"Mur de poésie de Tours" 2006

Poètes français

 

LE FEU DE BOIS

 

Sous le large linteau orné de plats d’étain,
De bibelots de cuivre et autres antiquailles,
Tricote au coin du feu un tas de menuailles
La noble douairière, au bonnet de satin.

Dans son esprit revient le temps hélas lointain
Où dans de beaux atours ornés de pretintailles
Elle et le fier marquis firent leurs fiançailles,
Où sa Mère guidait son fuseau incertain

Peu à peu la flambée a pali, s’est éteinte.
Des souvenirs d’antan, la Grande Dame empreinte,
A senti un frisson qui brise sa torpeur

Mais la vieille Marquise, aux mitaines de soie
Tirant du coffre antique une nouvelle proie
Du foyer engourdi réveille encor l’ardeur.

 

Gustave SCRIVE

Le 7 janvier 1915

C’est d’abord la lueur qui, brillant boute-en-train
Annonce à mon regard les tendres épousailles
Des flammes entonnant de vives passacailles
Puis la chaleur s’en vient répétant leur refrain.

Le menton aux genoux, les yeux dans le lointain
Tout recroquevillé je vais vaille que vaille
Vers les vieux souvenirs.

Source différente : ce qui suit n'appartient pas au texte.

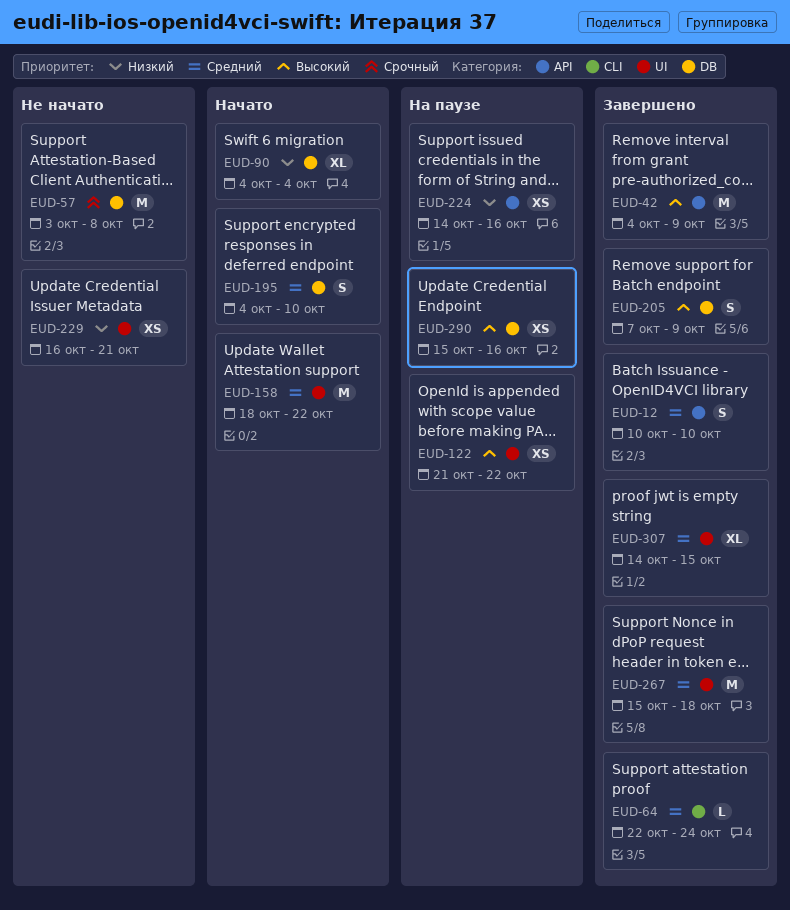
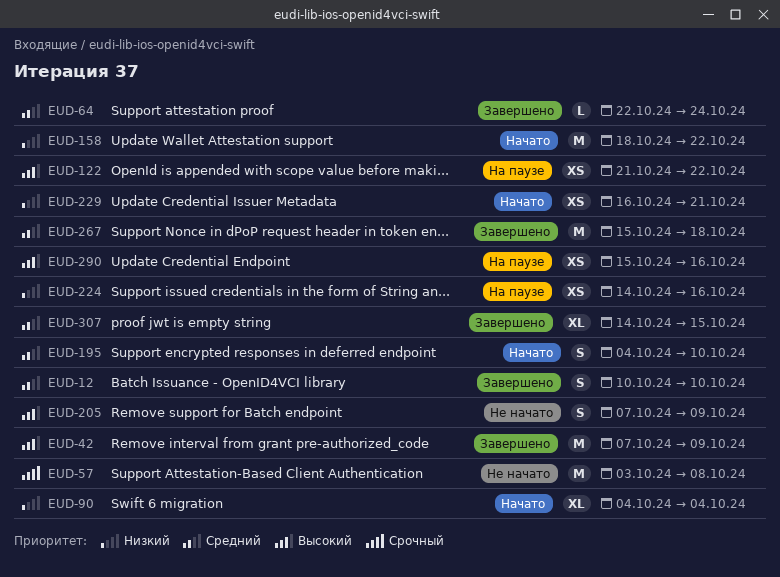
EUD-42, start: Oct 4 -> Oct 7
EUD-158, priority: Средний -> Низкий
EUD-205, status: Завершено -> Не начато
EUD-229, status: Не начато -> Начато

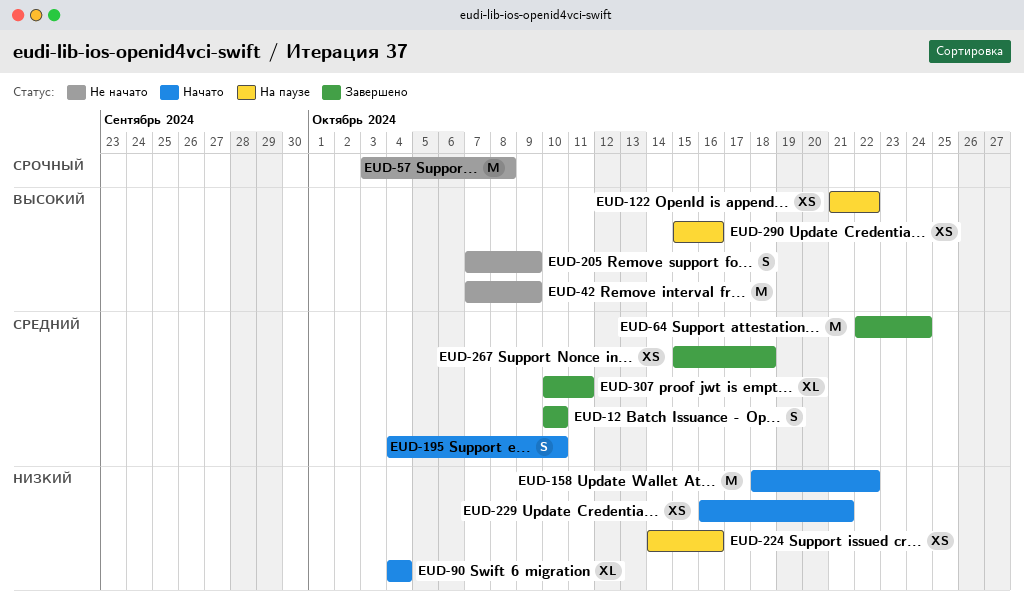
EUD-42, status: Завершено -> Не начато
EUD-64, estimate: L -> M
EUD-267, estimate: M -> XS
EUD-307, start: Oct 14 -> Oct 10
EUD-307, due: Oct 15 -> Oct 11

Doucement j’entrebâille
La croisée de nos sorts et t’aperçois soudain.

Maintenant te voilà grand-père en demi-teinte
Serré tout contre moi ravi de cette étreinte.
Tu vois dans le fagot des mots accroche-cœur

Les choisis et écris sur du papier de soie
De gracieux sonnets qu’à nos amis de cœur
Et madame la Lune, aussitôt fait, j’envoie.

 

Anne SCRIVE

5 janvier 2003

 

Je m’appelle Anne Mémet-Scrive et suis née à Lille en 1945. J’ai passé vingt-sept ans de ma vie dans le Morvan à enseigner les mathématiques et à seconder un mari éleveur de chèvres. J’ai trois grands enfants et cinq petits enfants et vis actuellement à Évian, précisément là où mon grand-père passait des vacances. C’est devant le Léman, en pensant à Anna de Noailles, que j’ai composé une trentaine de sonnets, en écho à ceux de mon grand-père, comme « Le feu de bois » écrit à deux voix, distantes de plus de quatre-vingt ans.